Here's the column chromatography procedure in a little more detail:
We begin by introducing a small (1-2 cm) layer of washed sea sand, followed by 10-15 cm of
silica gel (70-200 mesh) -- see the figure below. We then select a relatively nonpolar mobile
phase to pack the column (90% hexane/10% EtOAc should work well). The solvent is carefully
introduced into the column and then is forced through with the help of an air or compressed gas
line. Additional solvent is introduced so that the column does not dry out. Once the column is
saturated (we determine by visual inspection), the solvent level is lowered to just even with the
top of the silica gel. At this point, we prepare a concentrated solution of our crude material. This
solution is CAREFULLY pipetted onto the top of the column being careful to not disrupt the
surface. The solvent level is returned to even with the top of the solid material and capped with a
3 cm layer of washed sea sand. Our mobile phase of choice is then reintroduced and fractions are
collected (usually in medium size test tubes). Be careful to never let the column dry out and to
drain solvent to the top of the column when changing to a different mobile phase. Fractions
are TLC'd and combined as appropriate for concentration.
Step-by-step summary of the procedure:
(1) clean the column and dry before packing.
(2) mount the column using the clamps (provided)
(3) fill the bottom of the column with approximately 1/2 inch of sea sand
(4) fill the next 10 inches of the column with 60 x 200 micron silica gel
(5) introduce the initial mobile phase (9:1 hexane:EtOAc) and pack with nitrogen gas
(6) once you've generated a homogeneous mixture, introduce your sample by dissolving in the
minimum amount of dichloromethane
(7) drain off solvent until the liquid level matches the top of the solid silica gel column
(8) cap your column with 1/2 inch of sea sand
(9) fill the column with the initial mobile phase
From here you will run solvent through until the level of yellow bands is approximately 1 inch
above the frit. At this point, begin collecting fractions in 15 x 125 mm test tubes. Periodically,
check your fractions by TLC using 3:1 hexane:EtOAc as the mobile phase in the chamber. If it
does not appear that your sample has come off the column by fraction #10, consult with your
instructor to see if you might switch mobile phases (to something more polar). Once you've run
all of your desired sample off of the column, TLC fractions to determine which ones can be
combined. Combine like fractions in a large RBF and remove the solvent on the rotary
evaporator, followed by further drying under a stream of N2 gas or exposure to high vacuum to a
constant mass. Be sure to preweigh this flask! Be sure to record the mass of product recovered.
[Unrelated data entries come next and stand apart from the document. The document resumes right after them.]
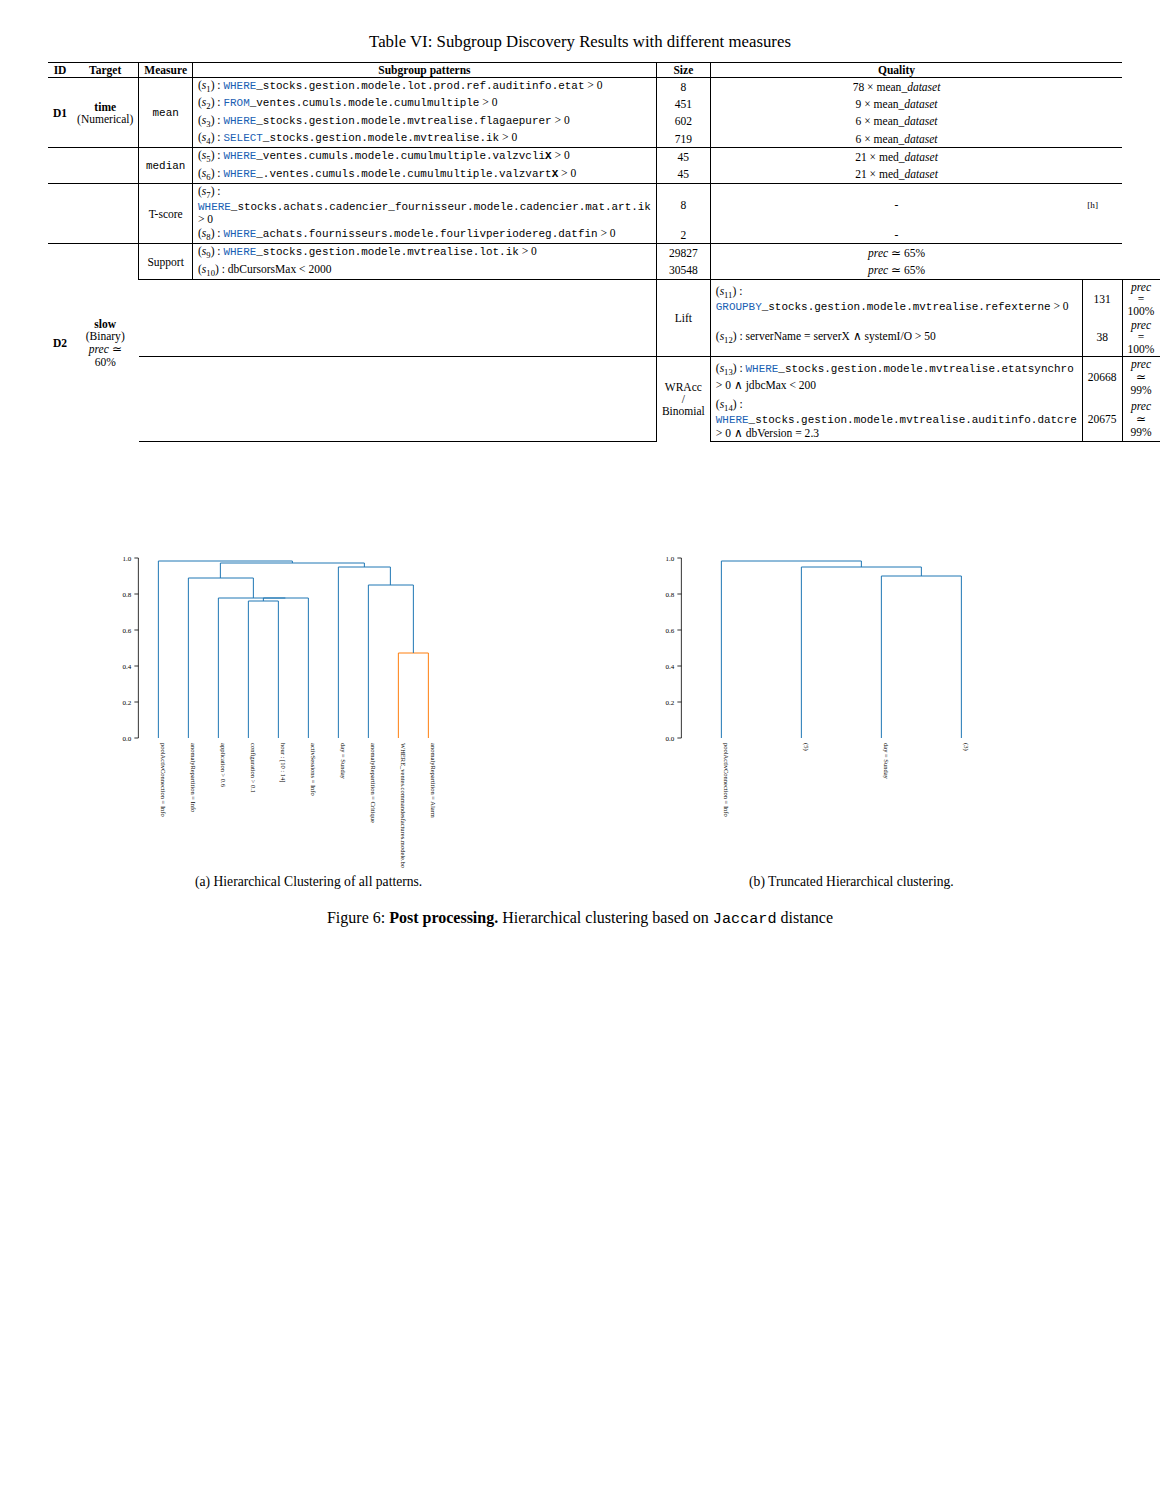Table VI: Subgroup Discovery Results with different measures
| ID | Target | Measure | Subgroup patterns | Size | Quality | |
| --- | --- | --- | --- | --- | --- | --- |
| D1 | time (Numerical) | mean | ( s 1 ) : WHERE _stocks.gestion.modele.lot.prod.ref.auditinfo.etat > 0 | 8 | 78 × mean_ dataset | |
| ( s 2 ) : FROM _ventes.cumuls.modele.cumulmultiple > 0 | 451 | 9 × mean_ dataset | |
| ( s 3 ) : WHERE _stocks.gestion.modele.mvtrealise.flagaepurer > 0 | 602 | 6 × mean_ dataset | |
| ( s 4 ) : SELECT _stocks.gestion.modele.mvtrealise.ik > 0 | 719 | 6 × mean_ dataset | |
| | | median | ( s 5 ) : WHERE _ventes.cumuls.modele.cumulmultiple.valzvcli X > 0 | 45 | 21 × med_ dataset | |
| | | ( s 6 ) : WHERE _.ventes.cumuls.modele.cumulmultiple.valzvart X > 0 | 45 | 21 × med_ dataset | |
| | | T-score | ( s 7 ) : WHERE _stocks.achats.cadencier_fournisseur.modele.cadencier.mat.art.ik > 0 | 8 | - | [h] |
| | | ( s 8 ) : WHERE _achats.fournisseurs.modele.fourlivperiodereg.datfin > 0 | 2 | - | |
| D2 | slow (Binary) prec ≃ 60% | Support | ( s 9 ) : WHERE _stocks.gestion.modele.mvtrealise.lot.ik > 0 | 29827 | prec ≃ 65% | |
| ( s 10 ) : dbCursorsMax < 2000 | 30548 | prec ≃ 65% | |
| | | Lift | ( s 11 ) : GROUPBY _stocks.gestion.modele.mvtrealise.refexterne > 0 | 131 | prec = 100% | |
| | | ( s 12 ) : serverName = serverX ∧ systemI/O > 50 | 38 | prec = 100% | |
| | | WRAcc / Binomial | ( s 13 ) : WHERE _stocks.gestion.modele.mvtrealise.etatsynchro > 0 ∧ jdbcMax < 200 | 20668 | prec ≃ 99% | |
| | | ( s 14 ) : WHERE _stocks.gestion.modele.mvtrealise.auditinfo.datcre > 0 ∧ dbVersion = 2.3 | 20675 | prec ≃ 99% | |
1.0 0.8 0.6 0.4 0.2 0.0 poolActivConnection = Info anomalyRepartition = Info application > 0.6 configuration > 0.1 hour : [10 : 14] activSessions = Info day = Sunday anomalyRepartition = Critique WHERE_ventes.commandesfactures.modele.bonliv.datdepart > 0 anomalyRepartition = Alarm
(a) Hierarchical Clustering of all patterns.
1.0 0.8 0.6 0.4 0.2 0.0 poolActivConnection = Info (5) day = Sunday (3)
(b) Truncated Hierarchical clustering.
Figure 6: Post processing. Hierarchical clustering based on Jaccard distance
***Additional information on TLC and column chromatography can be found in Lehman
Operation #21 (pages 120-132) and Operation #22 (pages 133-140).
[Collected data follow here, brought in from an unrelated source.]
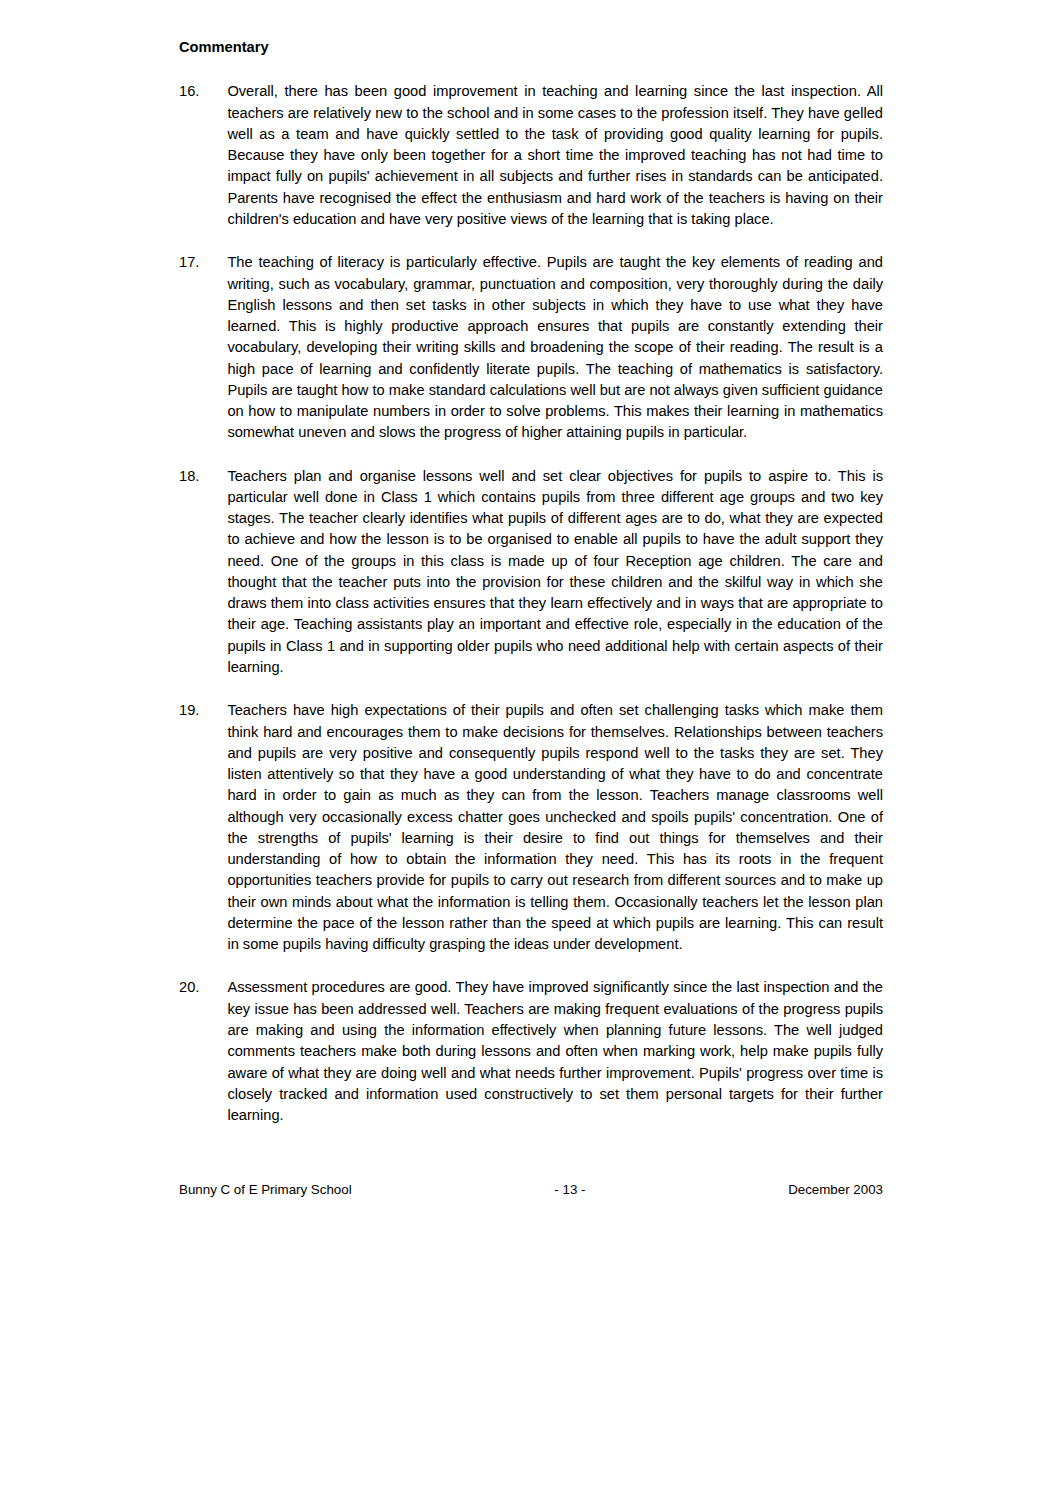Commentary
16. Overall, there has been good improvement in teaching and learning since the last inspection. All teachers are relatively new to the school and in some cases to the profession itself. They have gelled well as a team and have quickly settled to the task of providing good quality learning for pupils. Because they have only been together for a short time the improved teaching has not had time to impact fully on pupils' achievement in all subjects and further rises in standards can be anticipated. Parents have recognised the effect the enthusiasm and hard work of the teachers is having on their children's education and have very positive views of the learning that is taking place.
17. The teaching of literacy is particularly effective. Pupils are taught the key elements of reading and writing, such as vocabulary, grammar, punctuation and composition, very thoroughly during the daily English lessons and then set tasks in other subjects in which they have to use what they have learned. This is highly productive approach ensures that pupils are constantly extending their vocabulary, developing their writing skills and broadening the scope of their reading. The result is a high pace of learning and confidently literate pupils. The teaching of mathematics is satisfactory. Pupils are taught how to make standard calculations well but are not always given sufficient guidance on how to manipulate numbers in order to solve problems. This makes their learning in mathematics somewhat uneven and slows the progress of higher attaining pupils in particular.
18. Teachers plan and organise lessons well and set clear objectives for pupils to aspire to. This is particular well done in Class 1 which contains pupils from three different age groups and two key stages. The teacher clearly identifies what pupils of different ages are to do, what they are expected to achieve and how the lesson is to be organised to enable all pupils to have the adult support they need. One of the groups in this class is made up of four Reception age children. The care and thought that the teacher puts into the provision for these children and the skilful way in which she draws them into class activities ensures that they learn effectively and in ways that are appropriate to their age. Teaching assistants play an important and effective role, especially in the education of the pupils in Class 1 and in supporting older pupils who need additional help with certain aspects of their learning.
19. Teachers have high expectations of their pupils and often set challenging tasks which make them think hard and encourages them to make decisions for themselves. Relationships between teachers and pupils are very positive and consequently pupils respond well to the tasks they are set. They listen attentively so that they have a good understanding of what they have to do and concentrate hard in order to gain as much as they can from the lesson. Teachers manage classrooms well although very occasionally excess chatter goes unchecked and spoils pupils' concentration. One of the strengths of pupils' learning is their desire to find out things for themselves and their understanding of how to obtain the information they need. This has its roots in the frequent opportunities teachers provide for pupils to carry out research from different sources and to make up their own minds about what the information is telling them. Occasionally teachers let the lesson plan determine the pace of the lesson rather than the speed at which pupils are learning. This can result in some pupils having difficulty grasping the ideas under development.
20. Assessment procedures are good. They have improved significantly since the last inspection and the key issue has been addressed well. Teachers are making frequent evaluations of the progress pupils are making and using the information effectively when planning future lessons. The well judged comments teachers make both during lessons and often when marking work, help make pupils fully aware of what they are doing well and what needs further improvement. Pupils' progress over time is closely tracked and information used constructively to set them personal targets for their further learning.
Bunny C of E Primary School - 13 - December 2003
The DRY acetal-protected product isolated from column chromatography is saved for
confirmation of the structure by 1H- and 13C NMR, IR, and mp analyses (subsequent weeks).
Steps 4 and 5 (will not be completed)
The acetal protecting group is then removed (deprotection) under acidic conditions (step 4) and
then immediately reacted via Knoevenagel condensation (step 5) to generate the desired
nitrocinnamic acid target molecule. The chemistry for this series of steps has been derived in
large part from J. Chem. Soc. Perkin I, 1978, 440-446. Once complete, the nitrocinnamic acid
can be incorporated as a reagent in the construction of a much larger molecule that is adorned
with amino acids units creating a potential drug-like molecule or useful biological probe.